- CONSIGNE À SUIVRE
Recopiez, dans l'extrait ci-dessous consacré à l'arrivée de Tartarin à Alger, le passage qui va de « En guise d’extrait, mon » jusqu'à « Tartarin à Alger. » inclus.

------ TEXTE SOURCE ------

En guise d’extrait, mon choix s’est naturellement porté sur Tartarin de Tarascon, personnage incontournable et hauts en couleur dans l’œuvre d’Alphonse Daudet, qui relate l’arrivée de Tartarin à Alger.
Extrait :
L’air était chaud ce jour-là. Sur le quai ruisselant de soleil, cinq ou six douaniers, des Algériens attendant des nouvelles de France, quelques Maures accroupis qui fumaient leurs longues pipes, des matelots maltais ramenant de grands filets où des milliers de sardines luisaient entre les mailles comme de petites pièces d’argent.
Mais à peine Tartarin eut-il mis pied à terre, le quai s’anima, changea d’aspect. Une bande de sauvages, encore plus hideux que les forbans du bateau, se dressa d’entre les cailloux de la berge et se rua sur le débarquant. Grands Arabes tout nus sous des couvertures de laine, petits Maures en guenilles, Nègres, Tunisiens, Mahonnais, M’zabites, garçons d’hôtel en tablier blanc, tous criant, hurlant s’accrochant à ses habits, se disputant ses bagages, l’un emportant ses conserves, l’autre sa pharmacie, et, dans un charabia fantastique, lui jetant à la tête des noms d’hôtel invraisemblables.
Etourdi de tout ce tumulte, le pauvre Tartarin allait, venait, pestait, jurait, se démenait, courait après ses bagages, et, ne sachant comment se faire comprendre de ces barbares, les haranguait en français, en provençal, et même en latin, du latin de Pourceaugnac, rosa, la rose, bonus, bona, bonum, tout ce qu’il savait… Peine perdue. On ne l’écoutait pas… Heureusement qu’un petit homme, vêtu d’une tunique à collet jaune, et armé d’une longue canne de compagnon, intervint comme un dieu d’Homère dans la mêlée, et dispersa toute cette racaille à coups de bâton. C’était un sergent de ville algérien. Très poliment, il engagea Tartarin à descendre à l’hôtel de l’Europe, et le confia à des garçons de l’endroit qui l’emmenèrent, lui et ses bagages, en plusieurs brouettes.

------ INFORMATIONS FOURNIES ------

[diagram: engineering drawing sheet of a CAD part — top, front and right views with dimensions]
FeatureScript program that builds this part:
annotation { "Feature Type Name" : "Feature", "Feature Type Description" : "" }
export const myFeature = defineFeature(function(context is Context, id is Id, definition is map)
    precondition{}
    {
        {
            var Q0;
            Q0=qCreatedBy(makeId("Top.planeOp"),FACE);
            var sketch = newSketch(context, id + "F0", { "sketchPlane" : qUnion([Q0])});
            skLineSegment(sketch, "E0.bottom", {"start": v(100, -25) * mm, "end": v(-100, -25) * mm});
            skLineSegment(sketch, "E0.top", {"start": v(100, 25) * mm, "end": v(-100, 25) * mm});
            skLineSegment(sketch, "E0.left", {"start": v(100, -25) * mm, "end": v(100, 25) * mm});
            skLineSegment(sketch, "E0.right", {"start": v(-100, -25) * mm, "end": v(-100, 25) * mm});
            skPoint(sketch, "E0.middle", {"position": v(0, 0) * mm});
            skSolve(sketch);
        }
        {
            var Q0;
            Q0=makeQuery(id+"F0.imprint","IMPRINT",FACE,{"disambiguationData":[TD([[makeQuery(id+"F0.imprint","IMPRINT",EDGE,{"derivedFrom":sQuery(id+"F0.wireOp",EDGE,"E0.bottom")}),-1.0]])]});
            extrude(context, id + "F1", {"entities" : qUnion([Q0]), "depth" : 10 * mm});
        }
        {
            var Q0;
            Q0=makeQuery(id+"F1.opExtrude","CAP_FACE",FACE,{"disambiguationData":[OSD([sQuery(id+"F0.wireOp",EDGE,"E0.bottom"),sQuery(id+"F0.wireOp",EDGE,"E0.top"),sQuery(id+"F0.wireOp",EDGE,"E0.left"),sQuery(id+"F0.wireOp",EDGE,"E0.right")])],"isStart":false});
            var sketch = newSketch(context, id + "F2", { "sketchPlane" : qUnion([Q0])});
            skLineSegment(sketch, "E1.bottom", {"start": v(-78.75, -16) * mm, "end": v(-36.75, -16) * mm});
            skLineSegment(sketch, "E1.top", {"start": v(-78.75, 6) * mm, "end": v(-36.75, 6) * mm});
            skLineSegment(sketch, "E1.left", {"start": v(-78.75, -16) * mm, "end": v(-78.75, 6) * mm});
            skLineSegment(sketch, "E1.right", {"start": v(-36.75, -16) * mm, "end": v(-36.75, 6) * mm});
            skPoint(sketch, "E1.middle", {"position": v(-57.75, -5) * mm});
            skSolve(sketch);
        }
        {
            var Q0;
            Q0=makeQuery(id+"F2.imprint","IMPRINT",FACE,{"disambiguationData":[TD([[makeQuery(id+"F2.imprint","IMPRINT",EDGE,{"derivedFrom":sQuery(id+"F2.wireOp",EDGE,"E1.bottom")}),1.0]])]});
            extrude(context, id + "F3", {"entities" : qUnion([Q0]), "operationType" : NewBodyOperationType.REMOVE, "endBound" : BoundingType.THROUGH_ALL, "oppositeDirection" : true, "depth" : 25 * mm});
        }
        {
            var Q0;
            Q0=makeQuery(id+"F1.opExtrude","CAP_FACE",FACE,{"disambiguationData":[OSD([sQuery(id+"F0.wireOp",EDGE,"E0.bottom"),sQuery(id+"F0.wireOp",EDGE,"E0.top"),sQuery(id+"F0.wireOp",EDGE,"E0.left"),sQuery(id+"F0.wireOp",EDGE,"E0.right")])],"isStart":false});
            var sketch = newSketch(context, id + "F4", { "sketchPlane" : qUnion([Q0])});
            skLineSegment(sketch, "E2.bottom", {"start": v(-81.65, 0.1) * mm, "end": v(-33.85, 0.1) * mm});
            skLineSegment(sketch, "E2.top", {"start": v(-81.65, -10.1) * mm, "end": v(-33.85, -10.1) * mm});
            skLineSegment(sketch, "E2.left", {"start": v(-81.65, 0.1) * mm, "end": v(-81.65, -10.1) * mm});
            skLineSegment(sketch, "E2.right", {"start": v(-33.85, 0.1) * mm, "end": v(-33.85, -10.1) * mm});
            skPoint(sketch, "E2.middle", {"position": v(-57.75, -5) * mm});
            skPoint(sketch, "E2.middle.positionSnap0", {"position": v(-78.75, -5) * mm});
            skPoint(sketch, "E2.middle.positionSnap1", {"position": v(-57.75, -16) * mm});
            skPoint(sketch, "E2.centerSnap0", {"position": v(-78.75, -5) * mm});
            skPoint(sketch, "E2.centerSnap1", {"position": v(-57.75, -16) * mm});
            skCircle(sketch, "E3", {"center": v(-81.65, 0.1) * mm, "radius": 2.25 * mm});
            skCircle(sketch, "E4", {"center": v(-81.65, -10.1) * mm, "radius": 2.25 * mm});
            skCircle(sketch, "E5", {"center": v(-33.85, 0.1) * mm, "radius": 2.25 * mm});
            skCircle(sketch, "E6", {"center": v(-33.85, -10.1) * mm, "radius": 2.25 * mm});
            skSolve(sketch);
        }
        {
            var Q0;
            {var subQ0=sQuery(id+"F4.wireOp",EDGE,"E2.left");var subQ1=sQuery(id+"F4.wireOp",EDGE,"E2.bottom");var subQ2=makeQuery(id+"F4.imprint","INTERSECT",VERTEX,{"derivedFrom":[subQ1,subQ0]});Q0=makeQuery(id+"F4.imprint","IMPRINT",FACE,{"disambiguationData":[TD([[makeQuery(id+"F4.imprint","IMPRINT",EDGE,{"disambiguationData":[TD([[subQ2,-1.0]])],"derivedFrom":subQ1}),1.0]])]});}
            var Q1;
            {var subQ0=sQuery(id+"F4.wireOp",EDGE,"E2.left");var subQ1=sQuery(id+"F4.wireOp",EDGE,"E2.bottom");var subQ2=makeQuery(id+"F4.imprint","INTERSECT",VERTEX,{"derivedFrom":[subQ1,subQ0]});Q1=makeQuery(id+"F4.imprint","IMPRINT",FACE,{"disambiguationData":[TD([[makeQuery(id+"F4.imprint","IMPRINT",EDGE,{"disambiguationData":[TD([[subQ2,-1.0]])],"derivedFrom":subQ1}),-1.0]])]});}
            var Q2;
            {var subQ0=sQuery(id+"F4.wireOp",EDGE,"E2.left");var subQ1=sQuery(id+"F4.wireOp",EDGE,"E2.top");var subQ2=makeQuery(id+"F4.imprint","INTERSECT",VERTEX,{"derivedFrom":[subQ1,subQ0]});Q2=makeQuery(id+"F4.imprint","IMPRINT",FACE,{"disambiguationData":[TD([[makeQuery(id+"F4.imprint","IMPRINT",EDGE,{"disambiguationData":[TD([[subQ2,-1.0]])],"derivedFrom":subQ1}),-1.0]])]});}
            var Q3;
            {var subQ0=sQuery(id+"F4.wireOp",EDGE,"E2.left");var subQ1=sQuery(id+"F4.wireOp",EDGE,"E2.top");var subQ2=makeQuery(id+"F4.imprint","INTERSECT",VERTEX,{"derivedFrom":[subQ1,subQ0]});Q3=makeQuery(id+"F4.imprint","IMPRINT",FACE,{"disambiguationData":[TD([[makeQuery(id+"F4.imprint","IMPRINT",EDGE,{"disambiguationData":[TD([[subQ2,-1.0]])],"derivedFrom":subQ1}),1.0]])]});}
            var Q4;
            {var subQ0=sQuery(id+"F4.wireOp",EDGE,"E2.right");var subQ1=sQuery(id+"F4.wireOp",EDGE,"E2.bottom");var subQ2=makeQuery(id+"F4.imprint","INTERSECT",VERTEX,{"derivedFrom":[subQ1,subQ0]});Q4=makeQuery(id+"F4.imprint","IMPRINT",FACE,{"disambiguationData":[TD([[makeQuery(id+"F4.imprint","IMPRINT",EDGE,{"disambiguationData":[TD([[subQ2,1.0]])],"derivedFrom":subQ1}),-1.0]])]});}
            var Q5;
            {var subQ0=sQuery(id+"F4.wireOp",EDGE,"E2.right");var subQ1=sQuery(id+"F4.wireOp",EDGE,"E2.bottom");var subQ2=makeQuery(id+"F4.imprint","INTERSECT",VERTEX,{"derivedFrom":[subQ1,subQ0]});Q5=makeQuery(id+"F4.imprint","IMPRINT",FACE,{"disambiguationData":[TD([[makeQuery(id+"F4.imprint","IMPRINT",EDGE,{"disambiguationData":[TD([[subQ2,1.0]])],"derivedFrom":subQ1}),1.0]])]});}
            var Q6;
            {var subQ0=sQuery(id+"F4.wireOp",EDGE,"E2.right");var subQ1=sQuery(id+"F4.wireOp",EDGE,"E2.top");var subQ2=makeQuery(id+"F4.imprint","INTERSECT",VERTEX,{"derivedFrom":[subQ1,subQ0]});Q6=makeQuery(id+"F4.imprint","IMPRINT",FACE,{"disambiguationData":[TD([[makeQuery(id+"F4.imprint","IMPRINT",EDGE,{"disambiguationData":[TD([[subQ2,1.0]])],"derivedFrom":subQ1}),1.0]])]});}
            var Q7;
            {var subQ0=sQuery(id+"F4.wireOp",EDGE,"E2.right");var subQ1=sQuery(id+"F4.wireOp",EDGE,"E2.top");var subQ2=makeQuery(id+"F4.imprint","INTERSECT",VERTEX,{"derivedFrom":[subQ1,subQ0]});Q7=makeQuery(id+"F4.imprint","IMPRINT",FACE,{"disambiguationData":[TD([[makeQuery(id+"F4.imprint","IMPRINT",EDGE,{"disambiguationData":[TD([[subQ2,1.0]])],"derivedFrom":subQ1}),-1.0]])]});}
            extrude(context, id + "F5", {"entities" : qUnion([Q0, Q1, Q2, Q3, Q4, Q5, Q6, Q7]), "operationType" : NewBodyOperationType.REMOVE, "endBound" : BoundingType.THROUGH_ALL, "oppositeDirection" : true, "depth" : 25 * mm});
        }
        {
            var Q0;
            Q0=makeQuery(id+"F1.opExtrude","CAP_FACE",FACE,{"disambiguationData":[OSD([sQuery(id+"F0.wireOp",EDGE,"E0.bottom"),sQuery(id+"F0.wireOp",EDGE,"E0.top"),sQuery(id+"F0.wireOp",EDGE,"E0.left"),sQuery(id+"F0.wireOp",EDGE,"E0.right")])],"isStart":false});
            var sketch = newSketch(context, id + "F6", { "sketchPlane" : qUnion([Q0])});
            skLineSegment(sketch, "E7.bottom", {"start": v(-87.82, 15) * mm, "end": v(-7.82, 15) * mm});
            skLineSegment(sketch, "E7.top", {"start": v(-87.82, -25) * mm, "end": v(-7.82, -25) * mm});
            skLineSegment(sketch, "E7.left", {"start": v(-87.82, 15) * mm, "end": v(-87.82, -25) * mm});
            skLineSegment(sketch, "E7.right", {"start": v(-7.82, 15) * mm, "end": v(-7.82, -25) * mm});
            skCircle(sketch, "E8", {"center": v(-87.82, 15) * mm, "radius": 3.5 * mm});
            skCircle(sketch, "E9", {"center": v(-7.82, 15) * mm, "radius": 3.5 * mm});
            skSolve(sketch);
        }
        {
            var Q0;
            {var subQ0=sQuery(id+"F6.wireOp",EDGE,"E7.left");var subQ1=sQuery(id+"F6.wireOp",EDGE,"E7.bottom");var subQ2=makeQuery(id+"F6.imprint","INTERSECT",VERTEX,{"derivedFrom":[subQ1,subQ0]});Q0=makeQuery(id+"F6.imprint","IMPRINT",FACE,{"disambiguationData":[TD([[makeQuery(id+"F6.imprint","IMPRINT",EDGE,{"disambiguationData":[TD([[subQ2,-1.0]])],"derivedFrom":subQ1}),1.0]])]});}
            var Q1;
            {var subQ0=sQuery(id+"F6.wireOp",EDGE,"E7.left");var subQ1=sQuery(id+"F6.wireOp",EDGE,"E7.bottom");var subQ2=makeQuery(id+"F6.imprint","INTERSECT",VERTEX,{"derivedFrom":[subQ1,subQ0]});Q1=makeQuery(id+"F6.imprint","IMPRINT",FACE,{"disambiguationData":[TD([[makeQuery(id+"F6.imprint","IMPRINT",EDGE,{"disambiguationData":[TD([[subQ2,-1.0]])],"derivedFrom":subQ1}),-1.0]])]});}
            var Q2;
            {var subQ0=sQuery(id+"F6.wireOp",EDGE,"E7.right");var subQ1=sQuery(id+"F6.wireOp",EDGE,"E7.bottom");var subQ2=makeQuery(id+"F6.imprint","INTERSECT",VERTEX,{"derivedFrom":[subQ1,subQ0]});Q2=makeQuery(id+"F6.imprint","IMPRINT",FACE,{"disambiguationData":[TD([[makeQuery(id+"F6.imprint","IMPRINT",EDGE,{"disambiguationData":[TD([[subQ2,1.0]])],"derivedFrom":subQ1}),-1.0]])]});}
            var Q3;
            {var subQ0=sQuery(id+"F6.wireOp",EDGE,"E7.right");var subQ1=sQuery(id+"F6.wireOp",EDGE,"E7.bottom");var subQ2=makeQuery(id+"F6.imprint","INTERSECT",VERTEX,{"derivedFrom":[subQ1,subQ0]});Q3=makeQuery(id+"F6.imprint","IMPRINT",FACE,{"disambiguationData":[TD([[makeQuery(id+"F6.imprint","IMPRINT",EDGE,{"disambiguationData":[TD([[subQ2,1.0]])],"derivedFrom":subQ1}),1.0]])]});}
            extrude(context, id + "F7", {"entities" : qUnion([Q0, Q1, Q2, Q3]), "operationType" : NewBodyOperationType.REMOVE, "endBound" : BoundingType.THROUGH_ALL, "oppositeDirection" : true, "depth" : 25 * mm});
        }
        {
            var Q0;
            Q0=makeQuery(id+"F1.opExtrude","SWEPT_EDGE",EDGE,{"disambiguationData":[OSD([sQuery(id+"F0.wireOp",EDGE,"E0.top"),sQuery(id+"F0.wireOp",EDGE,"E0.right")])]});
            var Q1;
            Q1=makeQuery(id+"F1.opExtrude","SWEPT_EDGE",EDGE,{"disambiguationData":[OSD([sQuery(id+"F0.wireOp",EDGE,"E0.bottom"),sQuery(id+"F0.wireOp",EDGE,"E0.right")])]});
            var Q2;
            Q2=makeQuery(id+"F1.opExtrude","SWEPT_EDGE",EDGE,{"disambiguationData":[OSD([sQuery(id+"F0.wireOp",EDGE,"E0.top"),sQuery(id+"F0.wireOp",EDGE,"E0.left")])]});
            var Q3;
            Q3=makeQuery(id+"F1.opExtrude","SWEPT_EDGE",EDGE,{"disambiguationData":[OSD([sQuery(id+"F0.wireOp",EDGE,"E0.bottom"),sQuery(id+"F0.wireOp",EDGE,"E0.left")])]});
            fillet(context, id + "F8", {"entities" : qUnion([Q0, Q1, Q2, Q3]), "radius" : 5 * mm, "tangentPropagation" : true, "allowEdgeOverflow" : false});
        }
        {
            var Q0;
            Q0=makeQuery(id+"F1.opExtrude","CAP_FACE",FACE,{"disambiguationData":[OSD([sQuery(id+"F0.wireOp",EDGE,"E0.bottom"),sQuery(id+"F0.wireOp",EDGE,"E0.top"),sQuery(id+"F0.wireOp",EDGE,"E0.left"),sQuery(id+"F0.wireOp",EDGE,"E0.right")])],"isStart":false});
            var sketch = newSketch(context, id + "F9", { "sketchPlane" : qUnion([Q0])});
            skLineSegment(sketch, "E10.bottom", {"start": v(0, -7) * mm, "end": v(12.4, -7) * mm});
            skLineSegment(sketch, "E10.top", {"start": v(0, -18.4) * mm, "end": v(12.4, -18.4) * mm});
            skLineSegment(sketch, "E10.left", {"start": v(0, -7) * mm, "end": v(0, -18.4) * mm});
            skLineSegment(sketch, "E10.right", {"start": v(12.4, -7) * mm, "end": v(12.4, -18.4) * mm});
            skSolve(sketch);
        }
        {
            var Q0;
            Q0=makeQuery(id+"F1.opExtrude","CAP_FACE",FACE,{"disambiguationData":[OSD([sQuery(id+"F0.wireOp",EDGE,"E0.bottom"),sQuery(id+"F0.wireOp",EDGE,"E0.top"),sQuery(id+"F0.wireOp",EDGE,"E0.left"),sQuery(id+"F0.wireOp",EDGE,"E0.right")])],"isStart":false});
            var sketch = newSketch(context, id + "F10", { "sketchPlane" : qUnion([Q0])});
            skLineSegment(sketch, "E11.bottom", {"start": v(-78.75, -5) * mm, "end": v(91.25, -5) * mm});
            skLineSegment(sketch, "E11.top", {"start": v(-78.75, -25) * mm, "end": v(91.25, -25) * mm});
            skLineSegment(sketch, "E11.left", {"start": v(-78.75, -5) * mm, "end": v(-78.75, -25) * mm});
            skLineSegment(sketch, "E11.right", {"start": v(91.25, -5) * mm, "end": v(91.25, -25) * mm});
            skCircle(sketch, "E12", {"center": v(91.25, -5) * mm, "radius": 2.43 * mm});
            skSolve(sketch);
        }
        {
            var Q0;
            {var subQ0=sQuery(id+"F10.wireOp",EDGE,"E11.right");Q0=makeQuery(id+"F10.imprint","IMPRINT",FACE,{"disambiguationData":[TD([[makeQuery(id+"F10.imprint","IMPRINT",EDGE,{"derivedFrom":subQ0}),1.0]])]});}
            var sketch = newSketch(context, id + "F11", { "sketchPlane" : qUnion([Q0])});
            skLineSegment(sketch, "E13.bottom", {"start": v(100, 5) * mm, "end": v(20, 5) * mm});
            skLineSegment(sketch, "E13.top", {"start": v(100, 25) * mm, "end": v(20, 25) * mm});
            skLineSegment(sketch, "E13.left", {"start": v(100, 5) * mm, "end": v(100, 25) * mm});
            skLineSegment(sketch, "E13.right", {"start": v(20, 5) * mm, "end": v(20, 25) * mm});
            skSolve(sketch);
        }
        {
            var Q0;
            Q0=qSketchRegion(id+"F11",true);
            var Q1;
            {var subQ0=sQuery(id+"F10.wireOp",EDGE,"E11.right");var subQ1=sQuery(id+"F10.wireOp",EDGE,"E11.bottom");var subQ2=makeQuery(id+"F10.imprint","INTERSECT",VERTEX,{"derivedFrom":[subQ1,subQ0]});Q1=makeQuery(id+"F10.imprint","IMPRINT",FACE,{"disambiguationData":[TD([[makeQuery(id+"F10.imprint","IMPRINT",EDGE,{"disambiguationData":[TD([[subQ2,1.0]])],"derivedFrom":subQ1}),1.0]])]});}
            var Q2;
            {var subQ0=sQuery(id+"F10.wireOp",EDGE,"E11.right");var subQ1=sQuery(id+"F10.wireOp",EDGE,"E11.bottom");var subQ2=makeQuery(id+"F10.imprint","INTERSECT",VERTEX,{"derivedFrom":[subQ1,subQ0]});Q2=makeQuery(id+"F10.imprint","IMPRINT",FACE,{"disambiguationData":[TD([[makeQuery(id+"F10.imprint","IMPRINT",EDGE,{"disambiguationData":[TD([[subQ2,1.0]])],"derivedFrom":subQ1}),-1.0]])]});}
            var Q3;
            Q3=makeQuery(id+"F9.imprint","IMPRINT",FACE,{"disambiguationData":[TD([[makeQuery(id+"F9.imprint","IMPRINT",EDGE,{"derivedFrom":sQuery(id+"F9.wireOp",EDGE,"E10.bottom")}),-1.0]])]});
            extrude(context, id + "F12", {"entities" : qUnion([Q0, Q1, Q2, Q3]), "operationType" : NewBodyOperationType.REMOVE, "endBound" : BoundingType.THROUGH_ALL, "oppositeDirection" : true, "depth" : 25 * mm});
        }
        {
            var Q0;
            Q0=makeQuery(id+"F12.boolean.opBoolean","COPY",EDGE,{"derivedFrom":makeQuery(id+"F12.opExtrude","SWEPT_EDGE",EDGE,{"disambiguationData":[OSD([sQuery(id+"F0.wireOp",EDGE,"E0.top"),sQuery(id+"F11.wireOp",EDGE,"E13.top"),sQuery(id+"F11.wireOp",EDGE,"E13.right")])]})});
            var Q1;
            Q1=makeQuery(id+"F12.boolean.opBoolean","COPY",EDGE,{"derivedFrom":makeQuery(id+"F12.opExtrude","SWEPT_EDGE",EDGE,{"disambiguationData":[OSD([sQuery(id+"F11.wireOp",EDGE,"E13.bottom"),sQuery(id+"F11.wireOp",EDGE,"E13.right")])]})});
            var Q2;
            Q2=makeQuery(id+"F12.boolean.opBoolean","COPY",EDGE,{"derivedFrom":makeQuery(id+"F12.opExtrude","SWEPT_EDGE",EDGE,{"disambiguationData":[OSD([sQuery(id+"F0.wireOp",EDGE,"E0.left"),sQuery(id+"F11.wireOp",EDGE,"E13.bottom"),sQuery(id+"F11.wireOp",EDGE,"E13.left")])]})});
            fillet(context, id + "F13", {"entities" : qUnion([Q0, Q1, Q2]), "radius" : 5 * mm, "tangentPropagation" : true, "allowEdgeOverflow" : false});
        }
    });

------

- SOLUTION PROPOSÉE
En guise d’extrait, mon choix s’est naturellement porté sur Tartarin de Tarascon, personnage incontournable et hauts en couleur dans l’œuvre d’Alphonse Daudet, qui relate l’arrivée de Tartarin à Alger.